Forster’s Christmas Tree Farm v. Town of Henniker

“Agritourism” is not “Agriculture”
New Hampshire Supreme Court, No. 2013-893
Friday, June 12, 2015

In this decision, the New Hampshire Supreme Court clarified an ambiguity in the statutory definition of “agriculture”: “agriculture” does not include “agritourism."

This case began when the Town of Henniker issued a notice of violation to Stephen Forster, who operates a Christmas tree farm in the rural residential district of Town, where agricultural uses are permitted. However, in addition to the Christmas tree operation, Forster used his property to host weddings and other events. The Town declared this a violation of the zoning ordinance because the practice of hosting such events constituted a commercial use. On appeal, the zoning board of adjustment determined that this practice was not an accessory use and was not permitted in this zone, and the superior court agreed.

 The New Hampshire Supreme Court began by comparing the statutory definitions of “farm,” “agriculture,” “farming,” “farmers’ market,” and “agritourism” found in RSA 21:34-a. Although the Christmas tree operation is clearly an agricultural use under RSA 21:34-a, II(a), the Court determined that hosting events is not a practice “incident to” the tree farm under 21:34-a, II(b)—either expressly or by analogy to the other practices listed in that section. In addition, even if Forster’s practice of hosting events is “agritourism,” the definition of that term, found in RSA 21:34-a, VI, does not state that “agritourism” qualifies as “agriculture.”

This interpretation—that the statutory definition of agriculture does not include agritourism—is bolstered by the legislative history. In creating these definitions, the legislature debated the inclusion of an additional phrase in the definition of agritourism, such that it would have read as follows: “attracting visitors to farm operations for the purpose of eating a meal, making overnight stays, enjoyment, education, or active involvement in the activity of the farm or operation, and as such shall be considered an agricultural use.” The fact that the legislature ultimately deleted language that would expressly include agritourism in the definition of agriculture revealed that the legislature did not intend such a result.
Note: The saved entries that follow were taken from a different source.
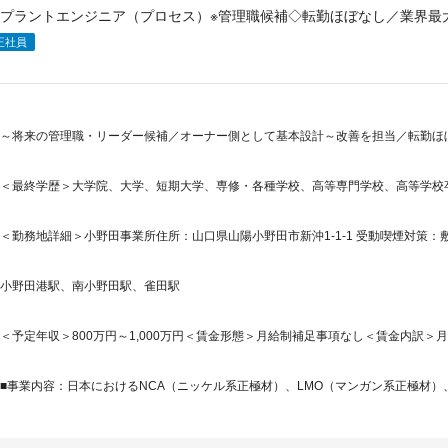
プラントエンジニア（プロセス）※管理職候補◇転勤ほぼなし／業界最大
正社員
～将来の管理職・リーダー候補／オーナー側として基本設計～改善を担当／転勤ほ
＜最終学歴＞大学院、大学、短期大学、専修・各種学校、高等専門学校、高等学校
＜勤務地詳細＞小野田事業所住所：山口県山陽小野田市新沖1-1-1 受動喫煙対策：敷
小野田港駅、南小野田駅、雀田駅
＜予定年収＞800万円～1,000万円＜賃金形態＞月給制補足事項なし＜賃金内訳＞月額（基
■事業内容：日本におけるNCA（ニッケル系正極材）、LMO（マンガン系正極材）、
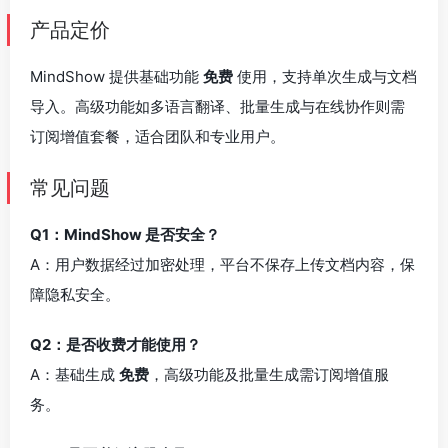
产品定价
MindShow 提供基础功能
免费
使用，支持单次生成与文档
导入。高级功能如多语言翻译、批量生成与在线协作则需
订阅增值套餐，适合团队和专业用户。
常见问题
Q1：MindShow 是否安全？
A：用户数据经过加密处理，平台不保存上传文档内容，保
障隐私安全。
Q2：是否收费才能使用？
A：基础生成
免费
，高级功能及批量生成需订阅增值服
务。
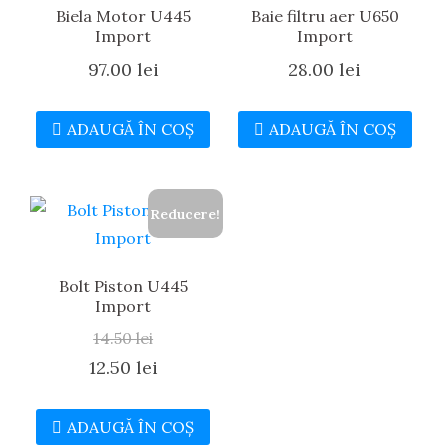
Biela Motor U445
Baie filtru aer U650
Import
Import
97.00
lei
28.00
lei
ADAUGĂ ÎN COȘ
ADAUGĂ ÎN COȘ
Reducere!
Bolt Piston U445
Import
14.50
lei
Prețul
Prețul
12.50
lei
inițial
curent
ADAUGĂ ÎN COȘ
a
este:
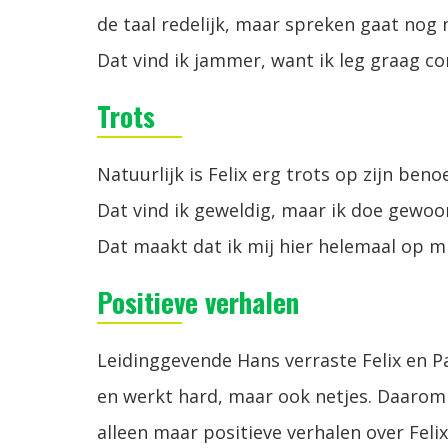
de taal redelijk, maar spreken gaat nog 
Dat vind ik jammer, want ik leg graag co
Trots
Natuurlijk is Felix erg trots op zijn ben
Dat vind ik geweldig, maar ik doe gewoon 
Dat maakt dat ik mij hier helemaal op mij
Positieve verhalen
Leidinggevende Hans verraste Felix en Pao
en werkt hard, maar ook netjes. Daarom
alleen maar positieve verhalen over Felix:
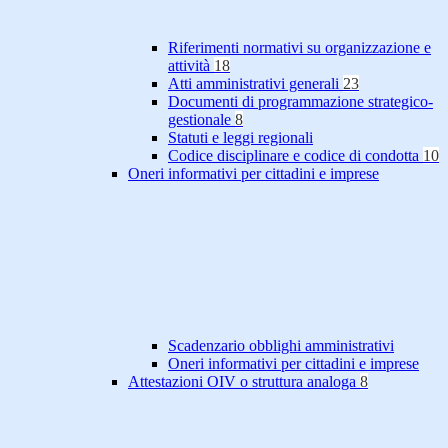
Riferimenti normativi su organizzazione e
attività
18
Atti amministrativi generali
23
Documenti di programmazione strategico-
gestionale
8
Statuti e leggi regionali
Codice disciplinare e codice di condotta
10
Oneri informativi per cittadini e imprese
Scadenzario obblighi amministrativi
Oneri informativi per cittadini e imprese
Attestazioni OIV o struttura analoga
8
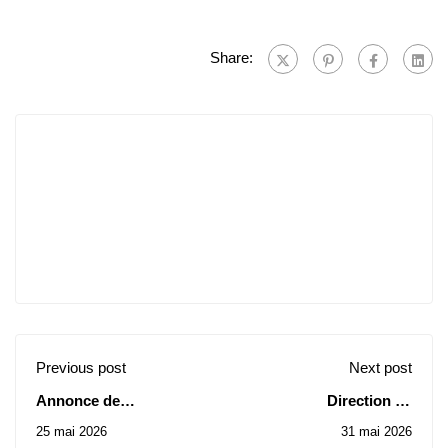
Share:
Previous post
Next post
Annonce de
Direction de
l'organisation de la
l’Université: Avis des
25 mai 2026
31 mai 2026
9ème session pour
Consultations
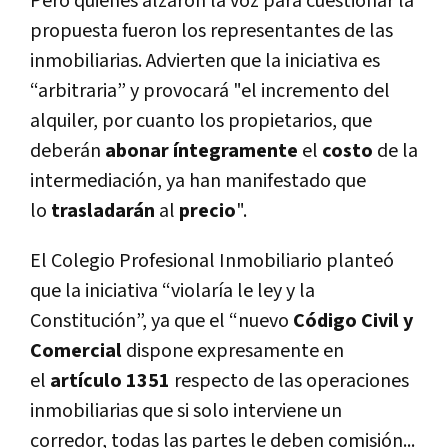
Pero quienes alzaron la voz para cuestionar la
propuesta fueron los representantes de las
inmobiliarias. Advierten que la iniciativa es
“arbitraria” y provocará "el incremento del
alquiler, por cuanto los propietarios, que
deberán
abonar íntegramente
el
costo
de la
intermediación, ya han manifestado que
lo
trasladarán
al
precio
".
El Colegio Profesional Inmobiliario planteó
que la iniciativa “violaría le ley y la
Constitución”, ya que el “nuevo
Código Civil y
Comercial
dispone expresamente en
el
artículo 1351
respecto de las operaciones
inmobiliarias que si solo interviene un
corredor, todas las partes le deben comisión...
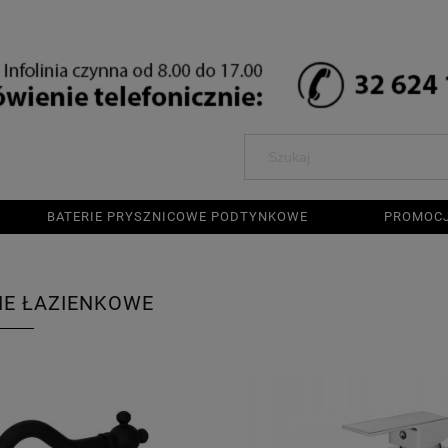
BATERIE PRYSZNICOWE PODTYNKOWE
PROMOC
IE ŁAZIENKOWE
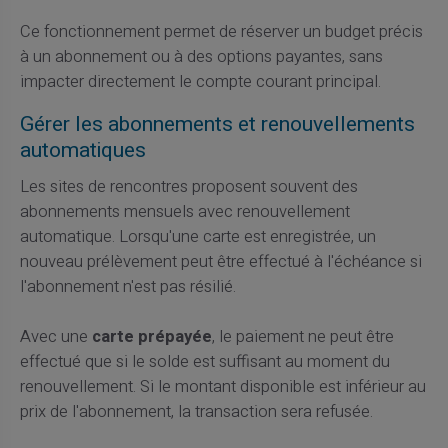
Ce fonctionnement permet de réserver un budget précis
à un abonnement ou à des options payantes, sans
impacter directement le compte courant principal.
Gérer les abonnements et renouvellements
automatiques
Les sites de rencontres proposent souvent des
abonnements mensuels avec renouvellement
automatique. Lorsqu'une carte est enregistrée, un
nouveau prélèvement peut être effectué à l'échéance si
l'abonnement n'est pas résilié.
Avec une
carte prépayée
, le paiement ne peut être
effectué que si le solde est suffisant au moment du
renouvellement. Si le montant disponible est inférieur au
prix de l'abonnement, la transaction sera refusée.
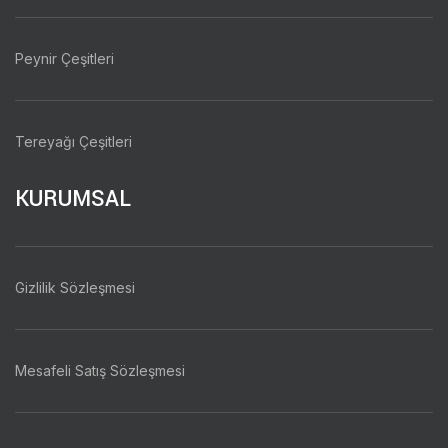
Peynir Çeşitleri
Tereyağı Çeşitleri
KURUMSAL
Gizlilik Sözleşmesi
Mesafeli Satış Sözleşmesi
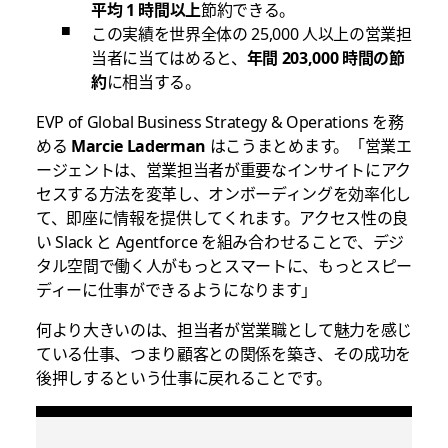
平均 1 時間以上
節約できる。
この実績を世界全体の 25,000 人以上の営業担
当者に当てはめると、
年間 203,000 時間の節
約
に相当する。
EVP of Global Business Strategy & Operations を務
める
Marcie Laderman
はこうまとめます。「営業エ
ージェントは、営業担当者が重要なインサイトにアク
セスする方法を変革し、オンボーディングを効率化し
て、即座に情報を提供してくれます。アクセス性の良
い Slack と Agentforce を組み合わせることで、デジ
タル空間で働く人がもっとスマートに、もっとスピー
ディーに仕事ができるようになります」
何より大きいのは、担当者が営業職として魅力を感じ
ている仕事、つまり顧客との関係を築き、その成功を
後押しするという仕事に戻れることです。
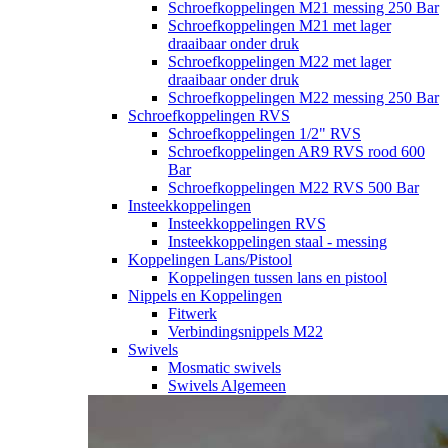
Schroefkoppelingen M21 messing 250 Bar
Schroefkoppelingen M21 met lager
draaibaar onder druk
Schroefkoppelingen M22 met lager
draaibaar onder druk
Schroefkoppelingen M22 messing 250 Bar
Schroefkoppelingen RVS
Schroefkoppelingen 1/2" RVS
Schroefkoppelingen AR9 RVS rood 600
Bar
Schroefkoppelingen M22 RVS 500 Bar
Insteekkoppelingen
Insteekkoppelingen RVS
Insteekkoppelingen staal - messing
Koppelingen Lans/Pistool
Koppelingen tussen lans en pistool
Nippels en Koppelingen
Fitwerk
Verbindingsnippels M22
Swivels
Mosmatic swivels
Swivels Algemeen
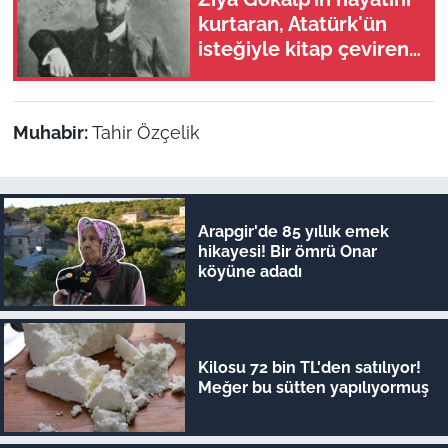
kurtaran, Atatürk'ün
isteğiyle kitap çeviren
o Malatyalı kim?
Muhabir:
Tahir Özçelik
Arapgir'de 85 yıllık emek
hikayesi! Bir ömrü Onar
köyüne adadı
Kilosu 72 bin TL'den satılıyor!
Meğer bu sütten yapılıyormuş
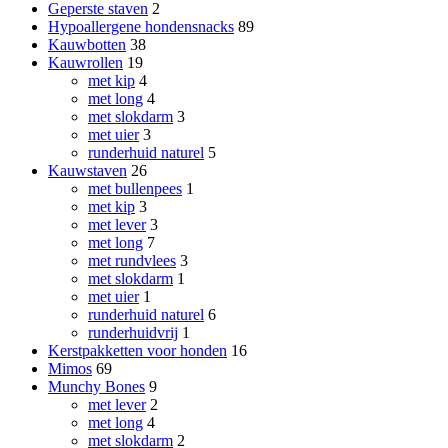
Geperste staven
2
Hypoallergene hondensnacks
89
Kauwbotten
38
Kauwrollen
19
met kip
4
met long
4
met slokdarm
3
met uier
3
runderhuid naturel
5
Kauwstaven
26
met bullenpees
1
met kip
3
met lever
3
met long
7
met rundvlees
3
met slokdarm
1
met uier
1
runderhuid naturel
6
runderhuidvrij
1
Kerstpakketten voor honden
16
Mimos
69
Munchy Bones
9
met lever
2
met long
4
met slokdarm
2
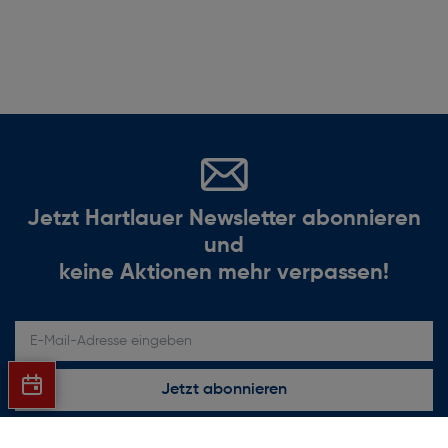
Jetzt Hartlauer Newsletter abonnieren
und
keine Aktionen mehr verpassen!
E-Mail-Adresse eingeben
Jetzt abonnieren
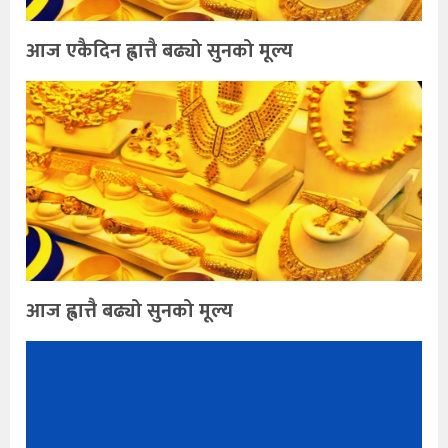
आज एकैदिन ह्वात्तै बढ्यो सुनको मूल्य
आज ह्वात्तै बढ्यो सुनको मूल्य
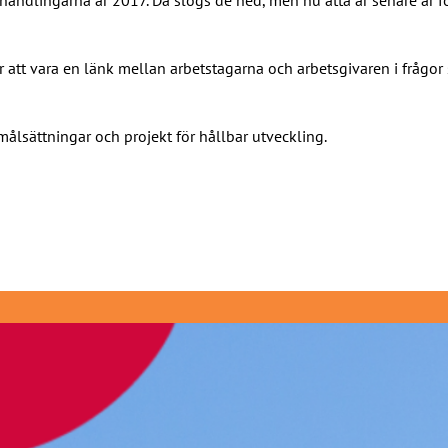
r att vara en länk mellan arbetstagarna och arbetsgivaren i frågor
målsättningar och projekt för hållbar utveckling.
6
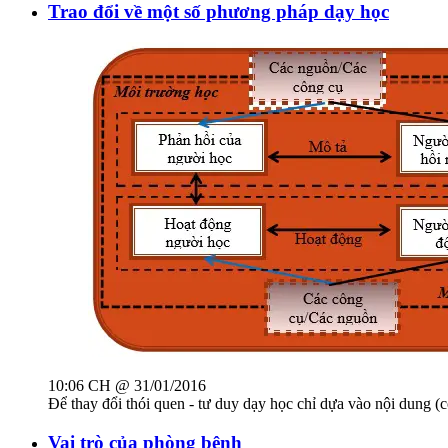
Trao đổi về một số phương pháp dạy học
10:06 CH @ 31/01/2016
Để thay đổi thói quen - tư duy dạy học chỉ dựa vào nội dung (co
Vai trò của phòng bệnh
Once the Court determined that the practice of hosting these events did not qualify as an agricultural use, the question remained whether the practice qualified as an accessory use. The Town’s zoning ordinance defines an accessory use as a “use subordinate and customarily incidental to the main . . . use on the same lot.” The Court decided that the use did not qualify as accessory because Forster had not established a key element: that the practice of hosting weddings and other events has “commonly, habitually and by long practice been established as reasonably associated with the primary . . . use in the local area.” The only evidence presented on this point—a list of New England farms holding similar events, printouts from the websites of nine New Hampshire farms, and testimony from two other New Hampshire farms—established that a meager minority of farms engage in similar practices.